*Task directions*
Copy out again, character for character, the lines from the one containing "Format: picture, lens" up to and including the one containing "dist [-0.000185, 0.000881]".

*Excerpted data*
● ● ● ●

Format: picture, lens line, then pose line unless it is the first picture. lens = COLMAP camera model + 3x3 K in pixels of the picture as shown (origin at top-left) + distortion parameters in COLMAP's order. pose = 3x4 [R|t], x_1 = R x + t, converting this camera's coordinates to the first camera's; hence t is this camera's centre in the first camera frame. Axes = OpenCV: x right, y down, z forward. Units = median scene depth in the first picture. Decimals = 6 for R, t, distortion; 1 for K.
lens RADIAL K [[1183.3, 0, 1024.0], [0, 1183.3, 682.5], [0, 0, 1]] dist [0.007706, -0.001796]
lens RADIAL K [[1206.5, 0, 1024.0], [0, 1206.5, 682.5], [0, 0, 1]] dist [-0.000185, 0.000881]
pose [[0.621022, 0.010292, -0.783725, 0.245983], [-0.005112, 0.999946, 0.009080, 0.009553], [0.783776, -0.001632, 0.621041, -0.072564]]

● ● ● ●

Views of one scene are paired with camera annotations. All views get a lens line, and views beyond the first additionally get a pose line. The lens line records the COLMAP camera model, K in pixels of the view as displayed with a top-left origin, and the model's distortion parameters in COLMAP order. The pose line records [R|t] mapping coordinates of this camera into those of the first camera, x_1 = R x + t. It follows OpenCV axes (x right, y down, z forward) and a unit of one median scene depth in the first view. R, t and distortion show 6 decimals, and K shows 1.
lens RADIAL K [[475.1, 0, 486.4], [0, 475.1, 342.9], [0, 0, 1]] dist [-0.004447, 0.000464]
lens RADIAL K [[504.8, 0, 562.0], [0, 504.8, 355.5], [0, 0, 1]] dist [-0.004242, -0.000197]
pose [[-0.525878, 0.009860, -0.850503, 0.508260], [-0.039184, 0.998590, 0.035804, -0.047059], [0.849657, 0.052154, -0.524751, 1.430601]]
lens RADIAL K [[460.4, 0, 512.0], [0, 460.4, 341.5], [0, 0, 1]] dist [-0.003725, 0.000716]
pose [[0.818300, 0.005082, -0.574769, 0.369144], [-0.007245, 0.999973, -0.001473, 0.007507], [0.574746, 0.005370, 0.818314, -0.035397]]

● ● ● ●

*Task output*
Format: picture, lens line, then pose line unless it is the first picture. lens = COLMAP camera model + 3x3 K in pixels of the picture as shown (origin at top-left) + distortion parameters in COLMAP's order. pose = 3x4 [R|t], x_1 = R x + t, converting this camera's coordinates to the first camera's; hence t is this camera's centre in the first camera frame. Axes = OpenCV: x right, y down, z forward. Units = median scene depth in the first picture. Decimals = 6 for R, t, distortion; 1 for K.
lens RADIAL K [[1183.3, 0, 1024.0], [0, 1183.3, 682.5], [0, 0, 1]] dist [0.007706, -0.001796]
lens RADIAL K [[1206.5, 0, 1024.0], [0, 1206.5, 682.5], [0, 0, 1]] dist [-0.000185, 0.000881]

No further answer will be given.